На четвертый день под вечер мы подходим к озерам и едва успеваем расстелить длинные красные полотнища, служащие ориентирами для самолетов, как из-за облачного покрова с ревом появляется первый «Юнкерс-52». Самолет летит так низко над снегом, что на минуту кажется, он готовится сесть.
Старик выпускает ракету, и с него начинают падать контейнеры.
Из снежной дымки появляются еще два самолета, кружат над нами и буквально волочат свои контейнеры друг за другом.
— Похоже, они торопятся повернуть обратно, — саркастически говорит Порта, делая им непристойный жест.
Последний «юнкерс» неуверенно кружит. Один из его двигателей работает с перебоями и дает обратные вспышки. Потом самолет опускается на брюхо, ползет по снегу и переворачивается. Одно крыло отлетает, обломки вспыхивают.
— Оставьте его, — отрывисто говорит Старик. — Нам все равно не спасти экипаж!
Голос его заглушает сильный взрыв, обломки разлетаются далеко во все стороны.
— Этот грохот, должно быть, заставил подскочить всех в Мурманске, — говорит потрясенный Малыш. И швыряет обломок крыла на противоположный берег озера.
Едва мы успели собрать сброшенный груз, из леса раздается залп. Мы залегаем и готовимся к бою.
Залпы продолжаются, но, как ни странно, мы не слышим свиста пуль.
— Это просто-напросто трещат от мороза деревья, — усмехается Порта и поднимается на ноги. — Адольфу не хотелось бы видеть своих героев, испуганных таким пустяком.
Старик собирает нас и распределяет между нами тяжелый груз. Наблюдатели-офицеры неохотно принимают свою долю.
Внезапно мы останавливаемся и смотрим в испуге на север, где весь горизонт словно бы охвачен огнем.
Тонкие языки пламени взлетают на фоне неба и тут же превращаются в зеленые, красные, белые пятна света, которые то гаснут, то снова вспыхивают. С секунды на секунду мы ждем грохота взрывов, но до нас не долетает ни звука. Даже олень Порты удивленно фыркает и, помигивая, смотрит на север.
Медленно копья света превращаются в длинные, мерцающие, глянцевитые подвески, похожие на те, что свисают с антикварных люстр. Эти блистающие подвески пляшут по всему горизонту, медленно превращаясь из белых в красно-золотистые, потом внезапно превращаются в гоняющиеся друг за другом по небу волны огня. Далёко над Белым морем появляются новые вспышки. Кажется, весь мир гибнет в вулканическом извержении разноцветья. Вокруг нас светло, как в ясный солнечный день.

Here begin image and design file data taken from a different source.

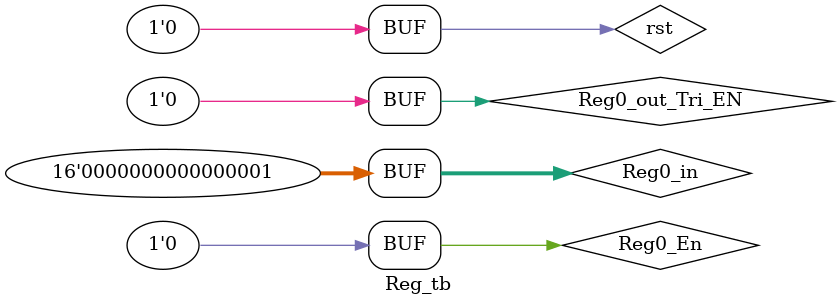
<source format=v>
`timescale 1ns/1ps                           //Change Reg numbers as needed to test
module Reg_tb();
wire [15:0] Reg0_in, Reg0_out_to_TRI;
wire [15:0] Reg0_out_to_BUS;
reg rst, Reg0_En, Reg0_out_Tri_EN;



Reg0 UUT(Reg0_in, Reg0_out_to_TRI, Reg0_En, rst, Reg0_out_Tri_EN, Reg0_out_to_BUS);  //Change Reg numbers as needed to test

assign Reg0_in = 16'b1;


initial begin 
 rst<=1;
 Reg0_out_Tri_EN <= 1;
 
 Reg0_En <= 0;
 #100;
 
 Reg0_En <= 1;
 #100;
 
 rst <= 0;
 
 Reg0_En <= 0;
 #100;
 
 Reg0_En <= 1;
 #100;
  
 
 Reg0_En <= 0;
 #100;
 
 Reg0_En <= 1;
 #100;

 Reg0_En <= 0;
 #100;
 
 Reg0_out_Tri_EN <= 0;
 #100;
 
  end 
endmodule 
</source>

Внезапно все чернеет. На нас словно бы набросили черный бархатный покров.
Олень фыркает и бьет о землю передним копытом.
Огни несутся по небу еще более бурно, чем раньше, и прямо к нам.
Мы поспешно ложимся в снег. Это странное явление проносится над нами и исчезает за морем. Снег блестит и переливается, словно усеянный миллионами бриллиантов.
— Фантастика, — бормочет зачарованный Старик.
— Чем это вызвано? — спрашивает Малыш с почтительностью в голосе.
— Это совершенно естественно, — говорит Хайде, который, как всегда, знает все.
— Если это Бог играет в игры, человек легко может стать верующим, — неуверенно бормочет Малыш.
Старик приказывает строить иглу. Никто не возражает. Все ждут возможности забраться в укрытие и отдохнуть несколько часов. Луна висит в небе громадным светлым диском среди зеленых и красных огней. Свет у нее бледный, но яркий, как у ацетиленовой лампы, которая вот-вот взорвется. На горизонте появляются тучи. Сперва они серовато-синие, как айсберги, потом внезапно вспыхивают, словно унизанные сапфирами. Снег превращается в пелену хрустящей серебряной фольги, совершенно слепящей нас.